Ilustrasi pungutan liar. Foto: Shutterstock
Untuk tahun 2026, Timboel juga mengimbau agar pemerintah tak hanya mempertimbangkan inflasi secara umum terkait besaran persentase kenaikan UMP. Menurutnya, yang lebih penting adalah perhitungan terkait inflasi 64 item Kebutuhan Hidup Layak (KHL) yang sudah tercantum dalam Peraturan Menteri Ketenagakerjaan Nomor 18 Tahun 2020 tentang Perubahan Atas Peraturan Menteri Ketenagakerjaan Nomor 21 Tahun 2016 tentang KHL.
"Nah itu diukur item itu terhadap inflasinya supaya ke depan yang dikonsumsi buruh itu tidak turun daya belinya. Kalau dia turun artinya pergerakan barang dan biasanya juga lambat," kata Timboel.
Selaras, pengamat ketenagakerjaan dari Universitas Gadjah Mada, Arif Novianto menilai logika yang mempertentangkan kenaikan UMP dengan ketakutan investor untuk masuk ke Indonesia sebagai logika uang problematik.

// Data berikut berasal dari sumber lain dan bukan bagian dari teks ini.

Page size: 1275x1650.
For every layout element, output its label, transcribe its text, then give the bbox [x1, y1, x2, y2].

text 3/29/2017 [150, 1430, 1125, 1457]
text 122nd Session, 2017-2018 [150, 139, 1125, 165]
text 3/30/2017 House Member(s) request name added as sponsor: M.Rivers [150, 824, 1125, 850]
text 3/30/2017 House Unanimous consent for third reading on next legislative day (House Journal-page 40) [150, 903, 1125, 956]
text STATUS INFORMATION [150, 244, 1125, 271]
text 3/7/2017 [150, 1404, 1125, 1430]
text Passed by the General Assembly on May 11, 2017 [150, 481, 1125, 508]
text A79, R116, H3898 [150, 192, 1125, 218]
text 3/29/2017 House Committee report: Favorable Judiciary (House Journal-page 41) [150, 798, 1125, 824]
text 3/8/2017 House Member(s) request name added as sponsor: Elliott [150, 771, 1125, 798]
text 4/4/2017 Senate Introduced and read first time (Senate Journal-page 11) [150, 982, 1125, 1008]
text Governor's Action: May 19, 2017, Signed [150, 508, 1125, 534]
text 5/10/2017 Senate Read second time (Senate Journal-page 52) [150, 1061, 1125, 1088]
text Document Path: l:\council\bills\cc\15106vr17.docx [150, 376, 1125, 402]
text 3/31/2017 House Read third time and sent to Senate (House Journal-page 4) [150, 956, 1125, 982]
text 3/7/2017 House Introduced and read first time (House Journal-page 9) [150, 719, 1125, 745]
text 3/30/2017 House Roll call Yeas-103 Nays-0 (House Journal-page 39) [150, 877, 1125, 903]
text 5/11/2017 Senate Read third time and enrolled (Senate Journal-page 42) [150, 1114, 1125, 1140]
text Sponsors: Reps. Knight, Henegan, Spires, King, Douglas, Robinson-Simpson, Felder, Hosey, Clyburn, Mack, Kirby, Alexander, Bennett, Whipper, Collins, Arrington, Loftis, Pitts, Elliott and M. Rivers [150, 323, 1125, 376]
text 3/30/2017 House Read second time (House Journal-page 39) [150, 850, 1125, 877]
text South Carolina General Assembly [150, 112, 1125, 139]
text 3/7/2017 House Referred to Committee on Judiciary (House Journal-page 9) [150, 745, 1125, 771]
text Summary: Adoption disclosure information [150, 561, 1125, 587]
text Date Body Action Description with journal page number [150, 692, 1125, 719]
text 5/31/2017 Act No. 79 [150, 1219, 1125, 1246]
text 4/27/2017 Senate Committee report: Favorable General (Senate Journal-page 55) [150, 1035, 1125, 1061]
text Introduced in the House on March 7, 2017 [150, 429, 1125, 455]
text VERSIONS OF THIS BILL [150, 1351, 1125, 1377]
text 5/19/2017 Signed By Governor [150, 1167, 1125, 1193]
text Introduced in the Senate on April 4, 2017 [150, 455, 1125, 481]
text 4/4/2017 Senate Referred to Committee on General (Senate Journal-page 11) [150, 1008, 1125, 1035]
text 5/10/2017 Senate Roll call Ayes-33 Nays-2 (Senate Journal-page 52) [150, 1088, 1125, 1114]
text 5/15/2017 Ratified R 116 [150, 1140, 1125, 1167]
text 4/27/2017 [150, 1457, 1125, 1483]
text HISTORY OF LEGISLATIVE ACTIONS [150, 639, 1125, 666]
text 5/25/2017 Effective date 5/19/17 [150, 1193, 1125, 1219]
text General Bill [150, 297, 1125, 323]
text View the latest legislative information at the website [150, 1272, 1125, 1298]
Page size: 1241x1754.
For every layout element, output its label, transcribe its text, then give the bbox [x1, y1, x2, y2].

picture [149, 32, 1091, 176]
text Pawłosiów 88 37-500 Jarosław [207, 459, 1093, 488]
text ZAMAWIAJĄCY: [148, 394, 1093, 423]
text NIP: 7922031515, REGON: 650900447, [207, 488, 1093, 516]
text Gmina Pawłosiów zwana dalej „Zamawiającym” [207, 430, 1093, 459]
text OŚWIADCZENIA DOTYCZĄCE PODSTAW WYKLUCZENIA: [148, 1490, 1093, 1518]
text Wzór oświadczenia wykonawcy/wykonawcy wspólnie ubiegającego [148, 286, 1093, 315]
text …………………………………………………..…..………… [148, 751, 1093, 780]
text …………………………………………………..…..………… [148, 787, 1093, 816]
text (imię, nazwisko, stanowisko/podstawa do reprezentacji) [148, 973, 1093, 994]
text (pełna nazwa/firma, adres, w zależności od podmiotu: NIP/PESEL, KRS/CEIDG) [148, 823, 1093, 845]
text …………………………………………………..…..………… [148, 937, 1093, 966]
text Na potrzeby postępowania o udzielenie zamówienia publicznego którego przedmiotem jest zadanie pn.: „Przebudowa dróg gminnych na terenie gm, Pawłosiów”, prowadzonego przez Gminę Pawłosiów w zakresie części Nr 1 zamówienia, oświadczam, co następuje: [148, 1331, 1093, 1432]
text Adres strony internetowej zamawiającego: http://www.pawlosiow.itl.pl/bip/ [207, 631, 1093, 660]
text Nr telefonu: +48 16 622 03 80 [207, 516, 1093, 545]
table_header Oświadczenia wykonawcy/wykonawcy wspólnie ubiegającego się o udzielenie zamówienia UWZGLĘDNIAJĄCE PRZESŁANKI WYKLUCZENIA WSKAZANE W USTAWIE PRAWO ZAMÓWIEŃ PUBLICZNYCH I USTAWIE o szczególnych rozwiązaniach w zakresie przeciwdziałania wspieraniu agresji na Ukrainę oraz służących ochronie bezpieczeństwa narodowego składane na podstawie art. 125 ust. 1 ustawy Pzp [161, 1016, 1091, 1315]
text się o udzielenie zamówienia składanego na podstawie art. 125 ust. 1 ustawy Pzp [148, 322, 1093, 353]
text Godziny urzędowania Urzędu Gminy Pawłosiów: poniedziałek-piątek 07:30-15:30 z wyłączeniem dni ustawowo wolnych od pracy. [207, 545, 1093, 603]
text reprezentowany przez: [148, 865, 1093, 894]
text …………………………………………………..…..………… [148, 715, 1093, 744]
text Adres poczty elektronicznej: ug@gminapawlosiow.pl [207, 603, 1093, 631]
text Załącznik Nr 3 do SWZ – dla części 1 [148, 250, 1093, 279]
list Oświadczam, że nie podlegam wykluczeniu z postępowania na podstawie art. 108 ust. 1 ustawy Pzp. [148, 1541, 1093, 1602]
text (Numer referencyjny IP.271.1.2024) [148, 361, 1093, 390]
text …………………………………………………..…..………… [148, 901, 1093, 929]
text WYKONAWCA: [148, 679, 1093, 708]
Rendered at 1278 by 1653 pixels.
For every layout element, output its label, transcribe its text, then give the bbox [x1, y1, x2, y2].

"Logika pemerintah soal UMP itu agak problematik ya. Kenaikan upah sering dibilang bikin investor takut masuk dan menyulitkan masyarakat yang belum kerja, padahal masalah utamanya bukan di upah, tapi di struktur ekonomi dan kebijakan industrinya yang lemah," ujarnya.
Ia memandang pekerja tak bisa terus-terusan dijadikan sebagai 'tumbal'. Jika orientasi utama pemerintah adalah menjaga daya tarik investor, Arif melihat hal itu tak boleh mengorbankan kesejahteraan pekerja.
"Ya itu model pembangunan yang timpang. Negara harusnya bisa seimbang, jaga iklim investasi tapi juga pastikan pekerja hidup layak," kata Arif.
Ia juga melihat kenaikan UMP tak akan otomatis membuat angka pengangguran menjadi naik. Justru, menurutnya dengan UMP yang masih rendah maka daya beli pekerja juga akan tetap rendah.
Sebelumnya, Deputi Bidang Promosi Penanaman Modal Kementerian Investasi/BKPM, Nurul Ichwan juga sempat menuturkan jika UMP naik, maka investasi industri berbasis tenaga kerja kemungkinan akan berpengaruh secara signifikan. Ia mencontohkan salah satu negara lain yang menjadi pesaing Indonesia di sektor industri berbasis tenaga kerja yakni Bangladesh.
Menurutnya, kenaikan UMP bisa memengaruhi daya tarik investasi, khususnya industri padat karya yang sangat bergantung pada biaya tenaga kerja. Ia mencontohkan Bangladesh yang mampu menawarkan ongkos tenaga kerja lebih murah dibandingkan Indonesia.